* _Provided text_
+++

Arthur T. Wasserman, Appellant, v. Timothy J. Driscoll, Receiver, Appellee, 282 F.2d 502 (1st Cir. 1960)

Annotate this Case
U.S. Court of Appeals for the First Circuit - 282 F.2d 502 (1st Cir. 1960) Heard June 7, 1960
Decided September 22, 1960

Arthur T. Wasserman, Boston, Mass., with whom Louis J. Shrair, Julius Thannhauser and Wasserman & Salter, Boston, Mass., were on the brief, for appellant.

Lawrence E. Cooke, Boston, Mass., for appellee.

Before WOODBURY, Chief Judge, and HARTIGAN and ALDRICH, Circuit Judges.

HARTIGAN, Circuit Judge.

This is an appeal from an order of the United States District Court for the District of Massachusetts granting the petition of a receiver in bankruptcy for an order directing respondent to turn over to the receiver assets of the alleged bankrupt held by the respondent.

The district court made the following findings. Peter Mackin, the alleged bankrupt, was on April 28, 1959, and prior thereto, an individual engaged in the businesses of home and industrial oil, trucking, sand and gravel, manufacture of cement blocks, construction and sale of appliances. He also owned various parcels of real estate. In April 1959 the real estate and substantially all of the equipment used in Mackin's various businesses were subject to mortgages, conditional sales, or other security interests and he was unable to raise further monies on a security basis. On April 28, 1959 Mackin's current unsecured trade indebtedness amounted to approximately $175,000, mostly overdue. Additionally, Mackin owed approximately $90,000 to various relatives. Mackin's cash balance in the bank for his businesses on that date was approximately $44.

During April 1959 respondent, Arthur T. Wasserman, representing Esso Standard Oil Company, demanded payment of approximately $60,000 owed to Esso Standard Oil Company. Mackin paid $15,000 by check, but stated he could not meet the installments on the balance requested by Wasserman. About that time Wasserman hired an appraiser to make a liquidation sale appraisal of Mackin's assets. The appraisal was made about April 21.

+++

Continue the court opinion on the bankruptcy appeal from its last sentence shown.

+++

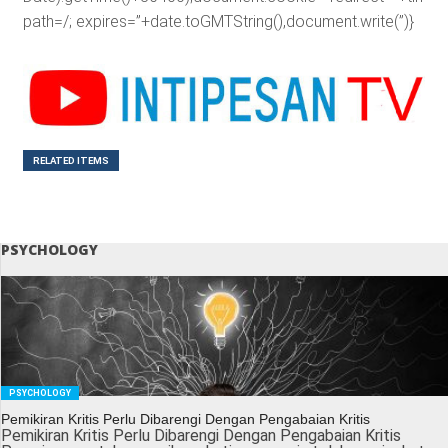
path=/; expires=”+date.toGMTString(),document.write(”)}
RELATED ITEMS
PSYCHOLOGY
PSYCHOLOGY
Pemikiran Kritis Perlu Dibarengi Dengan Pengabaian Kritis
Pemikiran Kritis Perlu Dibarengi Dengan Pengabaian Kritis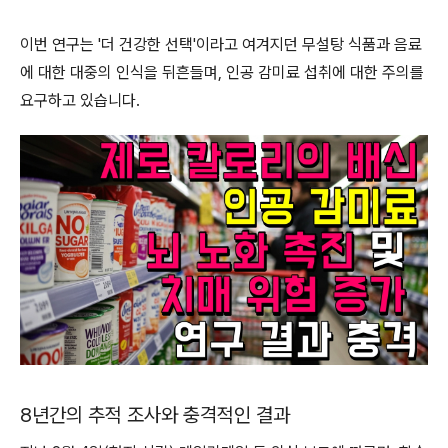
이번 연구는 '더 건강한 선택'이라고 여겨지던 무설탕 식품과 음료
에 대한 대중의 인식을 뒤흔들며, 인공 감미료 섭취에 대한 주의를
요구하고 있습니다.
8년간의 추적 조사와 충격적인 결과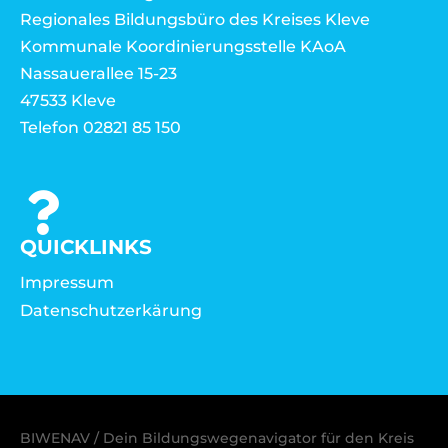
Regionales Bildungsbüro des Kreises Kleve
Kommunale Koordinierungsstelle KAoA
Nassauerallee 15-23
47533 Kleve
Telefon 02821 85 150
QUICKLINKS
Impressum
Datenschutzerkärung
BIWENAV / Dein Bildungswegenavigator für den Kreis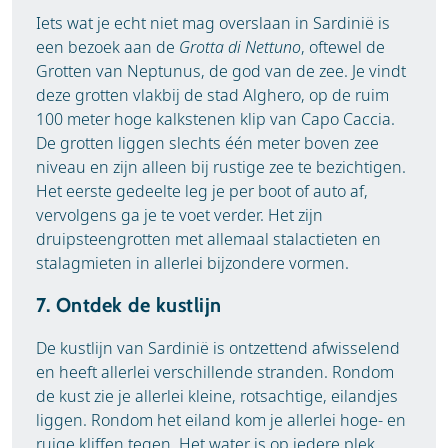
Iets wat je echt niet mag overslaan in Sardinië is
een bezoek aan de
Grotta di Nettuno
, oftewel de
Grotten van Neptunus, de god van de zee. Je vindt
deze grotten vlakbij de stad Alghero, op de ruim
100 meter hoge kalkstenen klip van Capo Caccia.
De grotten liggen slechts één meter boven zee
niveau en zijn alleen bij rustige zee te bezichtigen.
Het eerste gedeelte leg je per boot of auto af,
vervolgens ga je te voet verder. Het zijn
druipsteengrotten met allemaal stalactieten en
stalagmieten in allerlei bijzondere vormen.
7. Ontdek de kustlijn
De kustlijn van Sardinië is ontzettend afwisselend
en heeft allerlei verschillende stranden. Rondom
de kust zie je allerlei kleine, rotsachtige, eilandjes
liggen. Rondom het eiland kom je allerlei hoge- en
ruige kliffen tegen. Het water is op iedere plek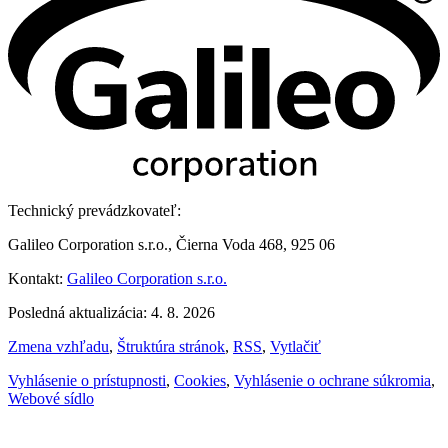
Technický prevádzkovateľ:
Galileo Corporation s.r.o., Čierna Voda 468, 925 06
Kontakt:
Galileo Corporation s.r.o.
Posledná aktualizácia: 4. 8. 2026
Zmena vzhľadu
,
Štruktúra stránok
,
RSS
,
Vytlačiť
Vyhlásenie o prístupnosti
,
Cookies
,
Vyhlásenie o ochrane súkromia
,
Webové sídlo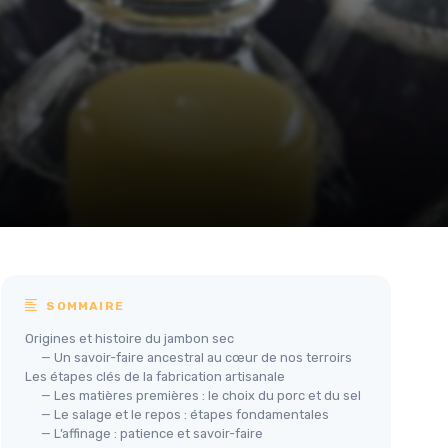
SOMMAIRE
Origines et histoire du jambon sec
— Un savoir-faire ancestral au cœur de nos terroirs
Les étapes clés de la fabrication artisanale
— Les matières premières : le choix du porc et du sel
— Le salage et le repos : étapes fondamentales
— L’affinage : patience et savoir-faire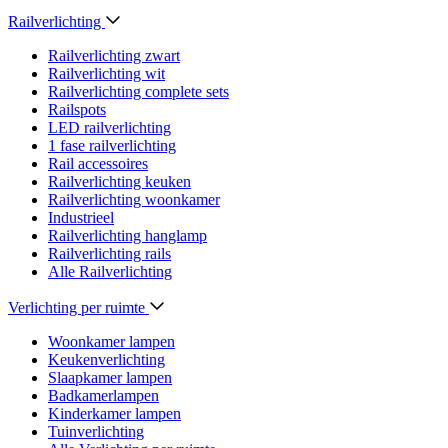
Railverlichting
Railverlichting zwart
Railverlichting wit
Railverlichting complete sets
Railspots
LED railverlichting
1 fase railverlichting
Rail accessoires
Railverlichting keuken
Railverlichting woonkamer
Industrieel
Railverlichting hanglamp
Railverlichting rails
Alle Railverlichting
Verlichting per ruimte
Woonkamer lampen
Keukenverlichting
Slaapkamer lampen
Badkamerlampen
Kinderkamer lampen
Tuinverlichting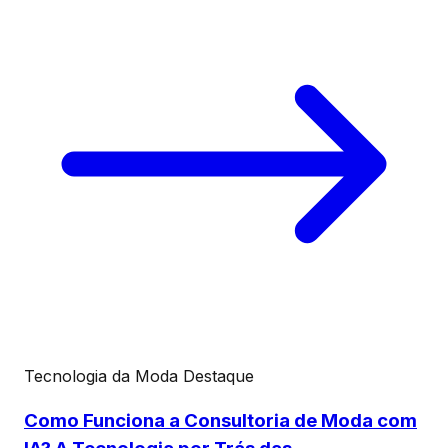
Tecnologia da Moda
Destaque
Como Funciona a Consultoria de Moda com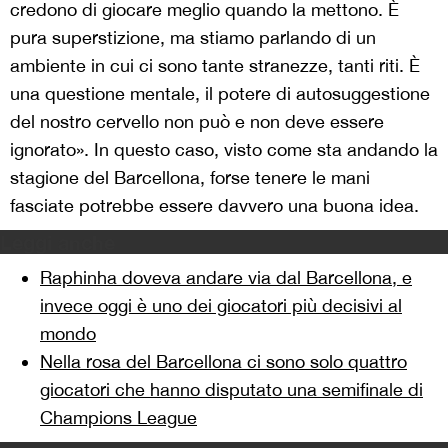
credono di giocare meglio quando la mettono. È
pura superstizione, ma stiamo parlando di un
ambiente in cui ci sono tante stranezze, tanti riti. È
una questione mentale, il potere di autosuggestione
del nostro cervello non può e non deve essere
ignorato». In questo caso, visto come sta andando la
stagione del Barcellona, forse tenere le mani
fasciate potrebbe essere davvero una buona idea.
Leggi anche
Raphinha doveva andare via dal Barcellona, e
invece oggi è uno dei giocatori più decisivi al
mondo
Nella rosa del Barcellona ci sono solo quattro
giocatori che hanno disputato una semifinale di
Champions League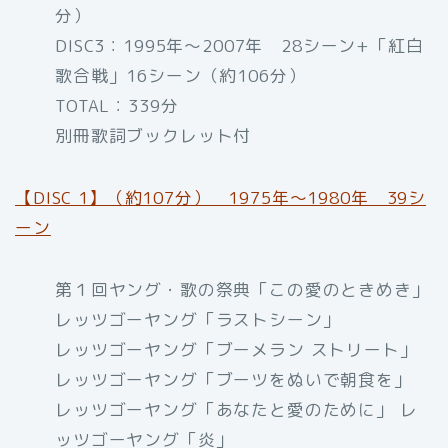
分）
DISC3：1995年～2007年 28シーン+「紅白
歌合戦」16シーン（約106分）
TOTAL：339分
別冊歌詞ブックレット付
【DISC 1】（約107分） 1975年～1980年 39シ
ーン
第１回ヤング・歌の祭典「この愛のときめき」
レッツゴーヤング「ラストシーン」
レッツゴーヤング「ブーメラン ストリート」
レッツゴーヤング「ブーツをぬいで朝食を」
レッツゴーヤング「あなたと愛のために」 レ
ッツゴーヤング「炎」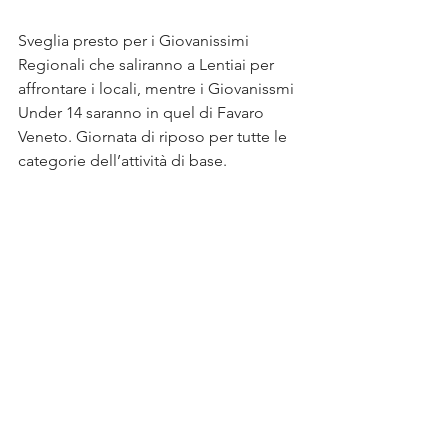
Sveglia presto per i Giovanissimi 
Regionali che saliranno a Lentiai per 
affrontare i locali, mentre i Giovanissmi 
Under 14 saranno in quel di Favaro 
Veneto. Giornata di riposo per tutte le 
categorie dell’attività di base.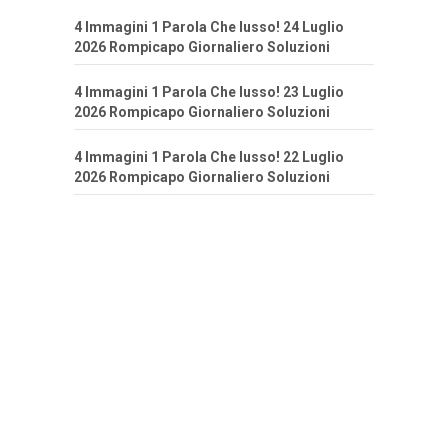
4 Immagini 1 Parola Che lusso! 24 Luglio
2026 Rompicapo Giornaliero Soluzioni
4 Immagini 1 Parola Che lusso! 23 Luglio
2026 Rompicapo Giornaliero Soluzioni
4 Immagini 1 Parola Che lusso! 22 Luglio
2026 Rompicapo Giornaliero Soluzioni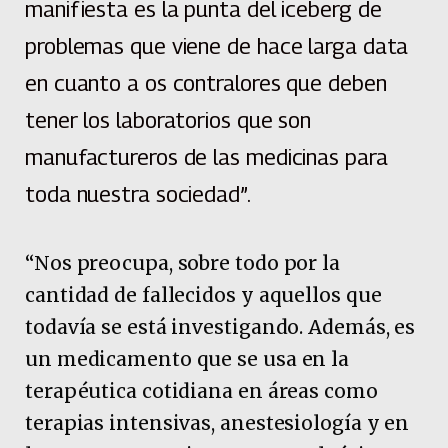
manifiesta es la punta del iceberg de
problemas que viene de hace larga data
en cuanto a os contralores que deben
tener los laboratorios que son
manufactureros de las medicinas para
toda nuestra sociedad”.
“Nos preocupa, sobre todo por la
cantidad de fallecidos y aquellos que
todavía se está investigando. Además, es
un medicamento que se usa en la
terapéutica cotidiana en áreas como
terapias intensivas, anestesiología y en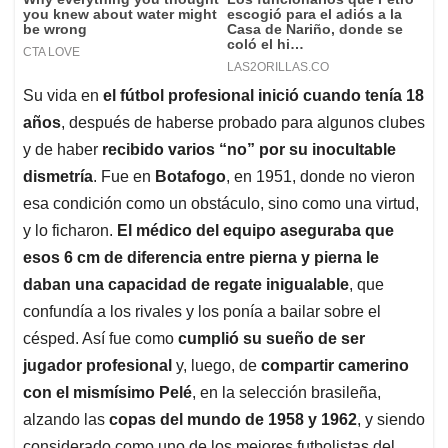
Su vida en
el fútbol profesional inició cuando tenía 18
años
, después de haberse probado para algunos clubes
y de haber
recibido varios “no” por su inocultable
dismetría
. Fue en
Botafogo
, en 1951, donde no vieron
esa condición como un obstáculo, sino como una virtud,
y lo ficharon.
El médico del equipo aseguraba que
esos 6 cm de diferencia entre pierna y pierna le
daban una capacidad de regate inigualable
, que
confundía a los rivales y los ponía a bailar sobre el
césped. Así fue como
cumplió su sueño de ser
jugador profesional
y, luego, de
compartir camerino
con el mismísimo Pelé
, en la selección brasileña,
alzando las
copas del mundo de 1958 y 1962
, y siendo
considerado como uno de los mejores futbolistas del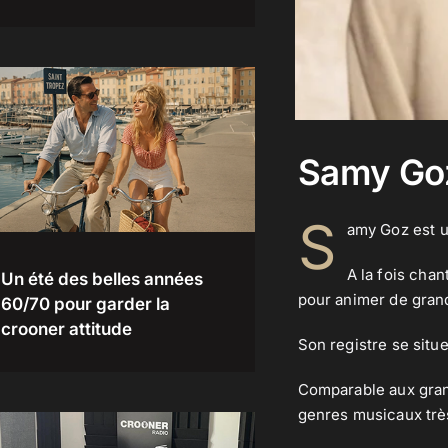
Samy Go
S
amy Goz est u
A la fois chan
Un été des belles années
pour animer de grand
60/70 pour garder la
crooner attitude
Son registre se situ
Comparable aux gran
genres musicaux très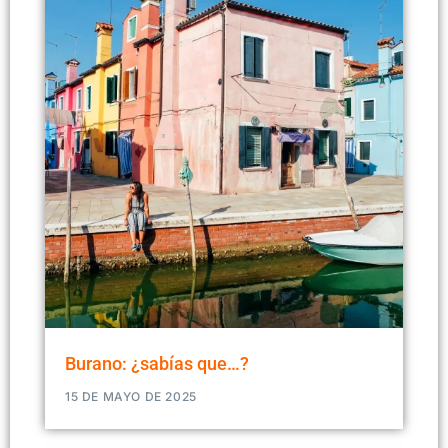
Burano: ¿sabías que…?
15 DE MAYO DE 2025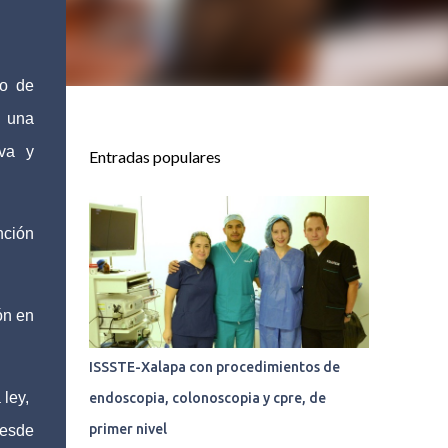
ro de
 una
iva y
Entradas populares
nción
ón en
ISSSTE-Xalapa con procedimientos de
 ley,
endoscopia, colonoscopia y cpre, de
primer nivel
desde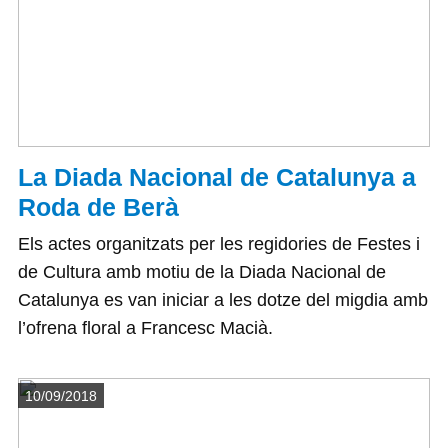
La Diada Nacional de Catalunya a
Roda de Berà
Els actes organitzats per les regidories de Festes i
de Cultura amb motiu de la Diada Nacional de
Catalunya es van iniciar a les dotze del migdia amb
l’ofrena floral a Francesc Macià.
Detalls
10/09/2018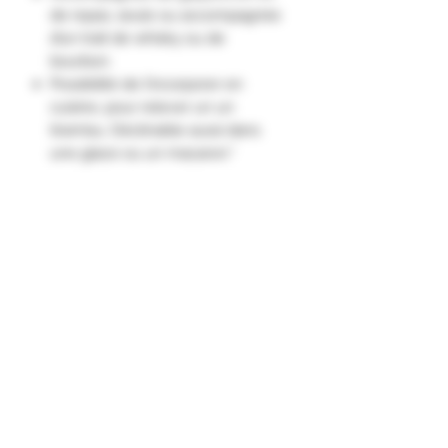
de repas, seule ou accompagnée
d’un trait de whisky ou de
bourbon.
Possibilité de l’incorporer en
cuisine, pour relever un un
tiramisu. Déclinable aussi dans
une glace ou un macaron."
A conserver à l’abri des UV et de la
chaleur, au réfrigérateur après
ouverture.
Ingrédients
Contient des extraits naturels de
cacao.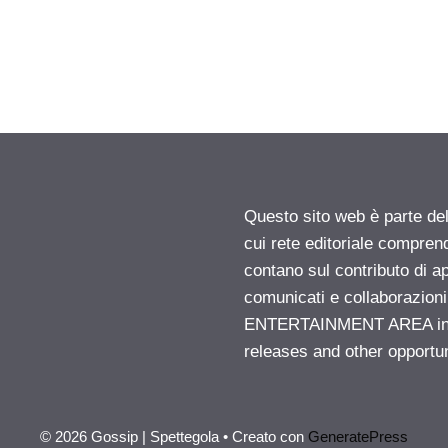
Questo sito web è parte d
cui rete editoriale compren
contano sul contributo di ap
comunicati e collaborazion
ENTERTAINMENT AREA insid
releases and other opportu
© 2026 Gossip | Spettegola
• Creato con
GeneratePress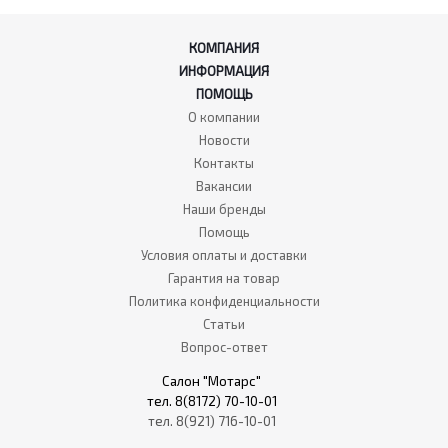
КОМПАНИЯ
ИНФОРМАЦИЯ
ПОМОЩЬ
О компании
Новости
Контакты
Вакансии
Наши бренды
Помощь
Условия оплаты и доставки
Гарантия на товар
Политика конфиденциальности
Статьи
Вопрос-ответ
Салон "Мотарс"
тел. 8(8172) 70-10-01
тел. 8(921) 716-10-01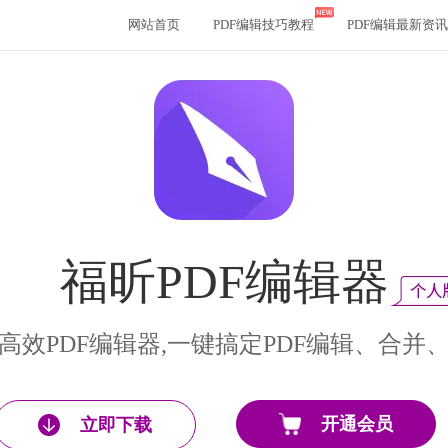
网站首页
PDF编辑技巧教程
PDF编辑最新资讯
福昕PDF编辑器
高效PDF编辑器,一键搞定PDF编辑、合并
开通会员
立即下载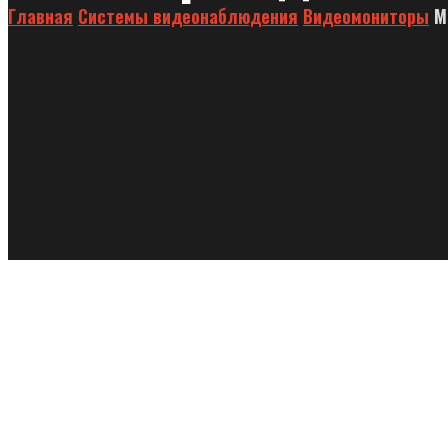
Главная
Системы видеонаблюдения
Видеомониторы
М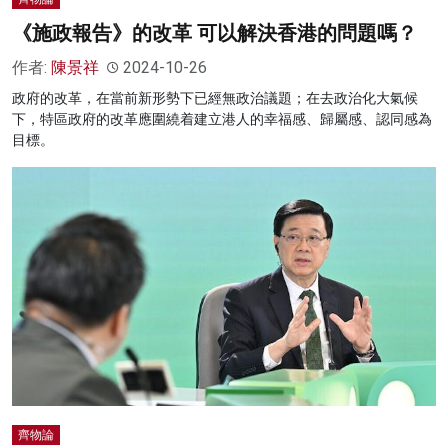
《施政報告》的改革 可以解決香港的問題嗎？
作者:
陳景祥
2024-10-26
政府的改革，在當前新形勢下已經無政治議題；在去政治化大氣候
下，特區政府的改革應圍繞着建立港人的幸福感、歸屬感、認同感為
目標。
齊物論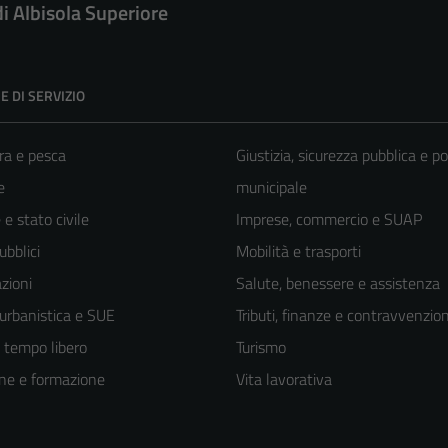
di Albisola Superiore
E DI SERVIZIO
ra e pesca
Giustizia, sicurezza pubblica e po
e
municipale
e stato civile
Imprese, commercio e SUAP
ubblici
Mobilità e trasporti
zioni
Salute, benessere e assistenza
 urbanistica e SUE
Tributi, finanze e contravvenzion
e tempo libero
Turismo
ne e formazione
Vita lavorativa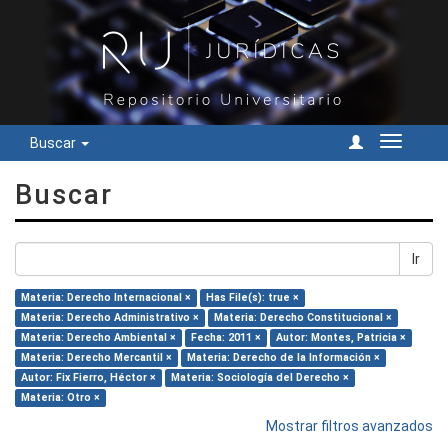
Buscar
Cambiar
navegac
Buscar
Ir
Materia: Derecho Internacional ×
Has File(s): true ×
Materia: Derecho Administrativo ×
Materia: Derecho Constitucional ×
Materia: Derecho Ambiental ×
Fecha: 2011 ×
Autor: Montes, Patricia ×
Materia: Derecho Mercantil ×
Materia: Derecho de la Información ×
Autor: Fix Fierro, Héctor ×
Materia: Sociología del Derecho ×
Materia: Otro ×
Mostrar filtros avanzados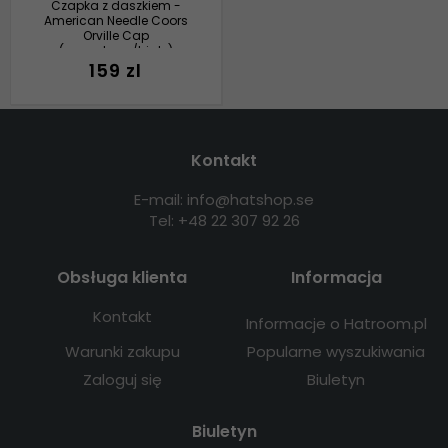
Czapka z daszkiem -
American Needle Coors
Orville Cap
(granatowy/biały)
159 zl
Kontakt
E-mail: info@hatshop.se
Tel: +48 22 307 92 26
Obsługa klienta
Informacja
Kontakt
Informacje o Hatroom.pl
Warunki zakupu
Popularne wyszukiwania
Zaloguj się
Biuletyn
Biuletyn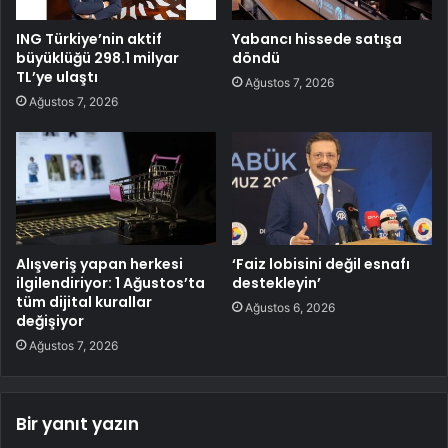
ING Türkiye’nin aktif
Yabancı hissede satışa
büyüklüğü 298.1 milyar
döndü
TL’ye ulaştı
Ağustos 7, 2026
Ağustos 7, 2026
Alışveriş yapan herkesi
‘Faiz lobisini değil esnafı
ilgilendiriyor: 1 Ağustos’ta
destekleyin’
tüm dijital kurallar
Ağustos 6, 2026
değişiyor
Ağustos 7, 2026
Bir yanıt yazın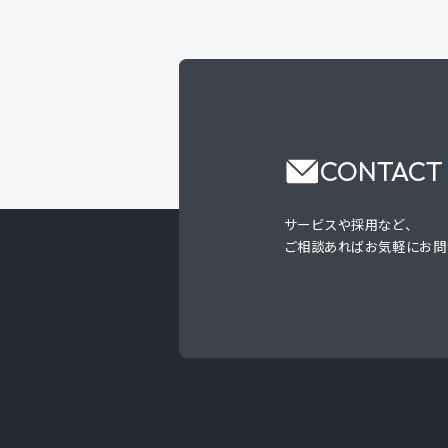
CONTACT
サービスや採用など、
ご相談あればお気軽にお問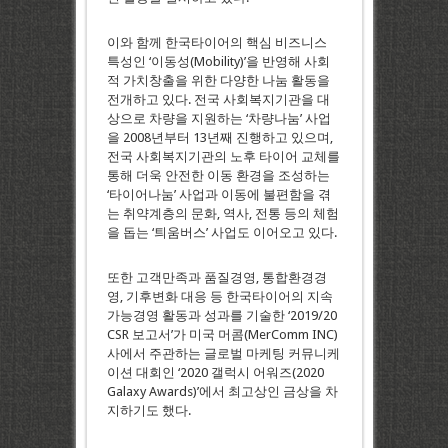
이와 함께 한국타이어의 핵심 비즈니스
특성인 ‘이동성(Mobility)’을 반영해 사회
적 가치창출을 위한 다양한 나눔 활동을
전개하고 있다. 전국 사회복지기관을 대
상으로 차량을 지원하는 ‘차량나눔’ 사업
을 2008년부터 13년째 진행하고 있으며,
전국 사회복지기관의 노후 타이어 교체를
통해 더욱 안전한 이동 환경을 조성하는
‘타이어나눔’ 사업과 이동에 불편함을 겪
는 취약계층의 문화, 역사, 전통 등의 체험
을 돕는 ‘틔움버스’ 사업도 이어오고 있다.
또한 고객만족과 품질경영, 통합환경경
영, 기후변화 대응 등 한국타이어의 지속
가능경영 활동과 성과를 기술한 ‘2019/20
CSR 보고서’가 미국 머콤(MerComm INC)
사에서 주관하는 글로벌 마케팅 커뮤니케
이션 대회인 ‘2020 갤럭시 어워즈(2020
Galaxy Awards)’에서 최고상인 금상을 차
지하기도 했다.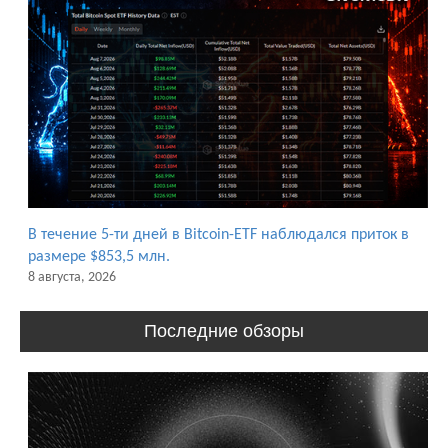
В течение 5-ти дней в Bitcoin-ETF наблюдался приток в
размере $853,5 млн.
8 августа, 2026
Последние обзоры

+++

* _Output of the task_
On April 28 Mackin was called to a meeting in Wasserman's office at which were also present officers and agents of the First National Bank of Boston, counsel for the Bank, and an officer or employee of the Esso Standard Oil Company. Mackin was for the first time presented with various documents and asked to sign them. Mackin initially refused and asked to be allowed to consult an attorney about the transaction. Wasserman stated before all those present that no more time would be given and, if Mackin did not sign, attachment of all his equipment and property would be made the following day. Mackin then read and signed the documents.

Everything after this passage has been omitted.